LISTED RECORDS section start

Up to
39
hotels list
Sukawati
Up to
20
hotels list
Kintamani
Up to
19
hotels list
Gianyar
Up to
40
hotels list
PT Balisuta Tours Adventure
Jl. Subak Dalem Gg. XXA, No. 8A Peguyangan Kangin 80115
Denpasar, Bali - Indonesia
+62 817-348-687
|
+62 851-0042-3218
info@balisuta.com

LISTED RECORDS section end

● ABOUT THIS EXERCISE
Reproduce all of the records exactly.

● REPLY
Up to
39
hotels list
Sukawati
Up to
20
hotels list
Kintamani
Up to
19
hotels list
Gianyar
Up to
40
hotels list
PT Balisuta Tours Adventure
Jl. Subak Dalem Gg. XXA, No. 8A Peguyangan Kangin 80115
Denpasar, Bali - Indonesia
+62 817-348-687
|
+62 851-0042-3218
info@balisuta.com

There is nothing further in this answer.